Say I have a complex vector $\mathbf{v}$ (and $\mathbf{v} \neq \mathbf{v}^*$).
I want to perform a unitary transformation to make this vector real.
Assuming a solution exists, how may I find a unitary matrix $\mathbf{U}$ that transforms
$\mathbf{Uv} = \mathbf{v'}$ so that $\mathbf{v'} = \mathbf{v'^*}$
EDIT:
Thanks for the answers thus far. I'm curious now, how might this change if complex vector $\mathbf{v}$ was a complex matrix $\mathbf{V}$? Again, assuming a solution exists, giving $\mathbf{UV} = \mathbf{V}'$ so that $\mathbf{V}' = \mathbf{V}'^*$.
Best Answer
Let $v_i$ be the $i$-th element of $\mathbf{v}$. Set $U=\operatorname{diag}(u)$, and $u_i = \exp(-i\angle v_i)$.
Edit:
It is not possible to do the analogous thing with a matrix $\mathbf{V}$. The best you can do when applying only operations from the left is making the lower triangle of the matrix purely real. You can achieve this by using real orthogonal Householder reflectors from the left to eliminate all the imaginary parts of each column below the diagonal successively.
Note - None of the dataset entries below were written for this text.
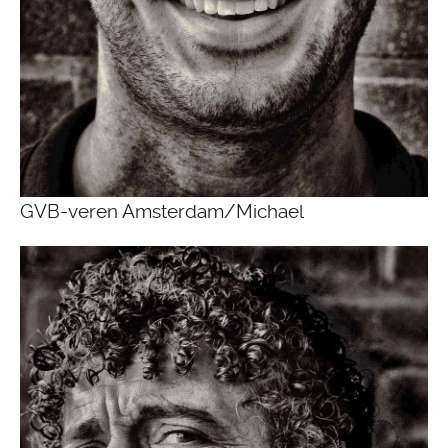
GVB-veren Amsterdam/Michael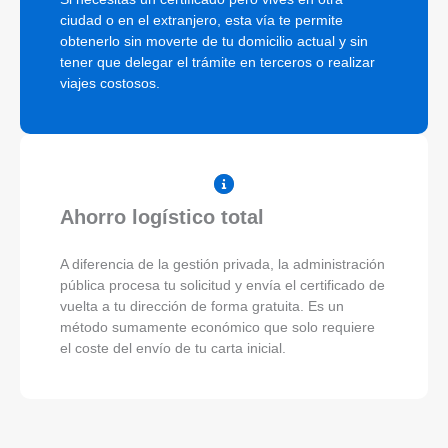
ciudad o en el extranjero, esta vía te permite
obtenerlo sin moverte de tu domicilio actual y sin
tener que delegar el trámite en terceros o realizar
viajes costosos.
Ahorro logístico total
A diferencia de la gestión privada, la administración
pública procesa tu solicitud y envía el certificado de
vuelta a tu dirección de forma gratuita. Es un
método sumamente económico que solo requiere
el coste del envío de tu carta inicial.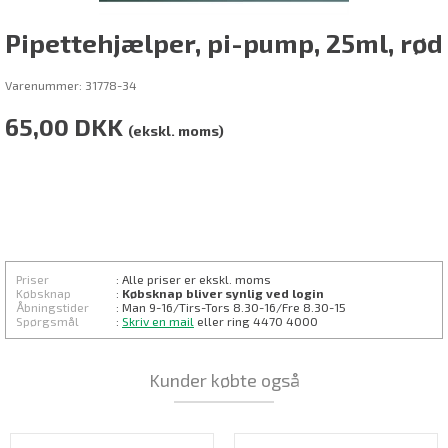
Pipettehjælper, pi-pump, 25ml, rød
Varenummer:
31778-34
65,00
DKK
(ekskl. moms)
Priser
: Alle priser er ekskl. moms
Købsknap
:
Købsknap bliver synlig ved login
Åbningstider
: Man 9-16/Tirs-
Tors 8.30
-16/Fre 8.30-15
Spørgsmål
:
Skriv en mail
eller ring 4470 4000
Kunder købte også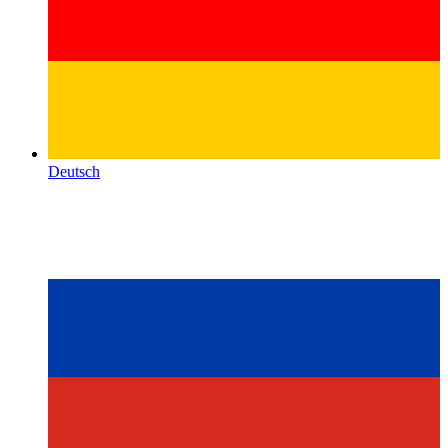
Deutsch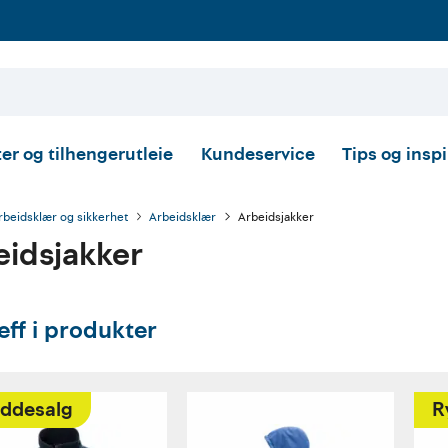
er og tilhengerutleie
Kundeservice
Tips og insp
rbeidsklær og sikkerhet
Arbeidsklær
Arbeidsjakker
eidsjakker
eff i produkter
ddesalg
R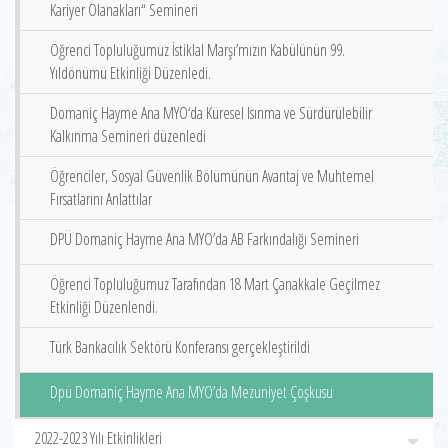
Kariyer Olanakları“ Semineri
Öğrenci Topluluğumuz İstiklal Marşı’mızın Kabülünün 99.
Yıldönümü Etkinliği Düzenledi.
Domaniç Hayme Ana MYO‘da Küresel Isınma ve Sürdürülebilir
Kalkınma Semineri düzenledi
Öğrenciler, Sosyal Güvenlik Bölümünün Avantaj ve Muhtemel
Fırsatlarını Anlattılar
DPÜ Domaniç Hayme Ana MYO’da AB Farkındalığı Semineri
Öğrenci Topluluğumuz Tarafından 18 Mart Çanakkale Geçilmez
Etkinliği Düzenlendi.
Türk Bankacılık Sektörü Konferansı gerçekleştirildi
Dpü Domaniç Hayme Ana MYO’da Mezuniyet Çoşkusu
2022-2023 Yılı Etkinlikleri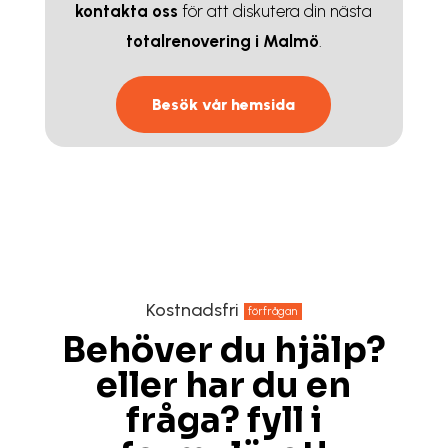
kontakta
oss
för att diskutera din nästa
totalrenovering i Malmö
.
Besök vår hemsida
Kostnadsfri
förfrågan
Behöver du hjälp?
eller har du en
fråga? fyll i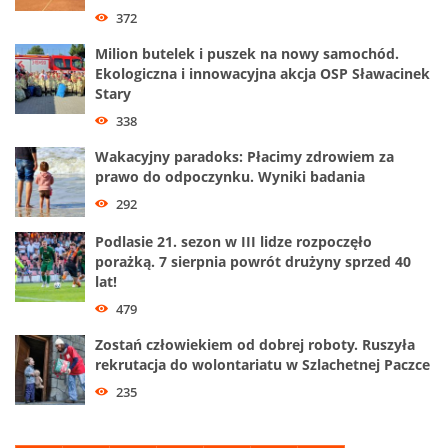
372
Milion butelek i puszek na nowy samochód.
Ekologiczna i innowacyjna akcja OSP Sławacinek
Stary
338
Wakacyjny paradoks: Płacimy zdrowiem za
prawo do odpoczynku. Wyniki badania
292
Podlasie 21. sezon w III lidze rozpoczęło
porażką. 7 sierpnia powrót drużyny sprzed 40
lat!
479
Zostań człowiekiem od dobrej roboty. Ruszyła
rekrutacja do wolontariatu w Szlachetnej Paczce
235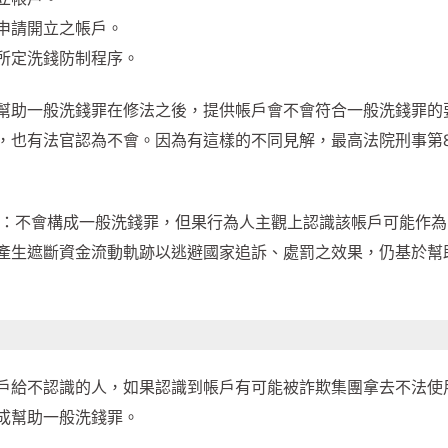
申請開立之帳戶。
所定洗錢防制程序。
幫助一般洗錢罪在修法之後，提供帳戶會不會符合一般洗錢罪的
，也有法官認為不會。因為有這樣的不同見解，最高法院刑事第
論是：不會構成一般洗錢罪，但果行為人主觀上認識該帳戶可能作
產生遮斷資金流動軌跡以逃避國家追訴、處罰之效果，仍基於幫
戶給不認識的人，如果認識到帳戶有可能被詐欺集團拿去不法使
成幫助一般洗錢罪。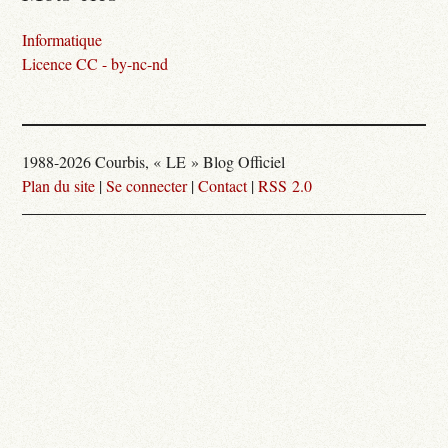
Informatique
Licence CC - by-nc-nd
1988-2026 Courbis, « LE » Blog Officiel
Plan du site
|
Se connecter
|
Contact
|
RSS 2.0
If you allow operations from the right as well, you can can perform the bidiagonalization procedure on the imaginary part to make the matrix real except for the diagonal and superdiagonal. You can do slightly better than this by also including some diagonal scalings (the best that I can think of is you can shift the complex bands up by 1).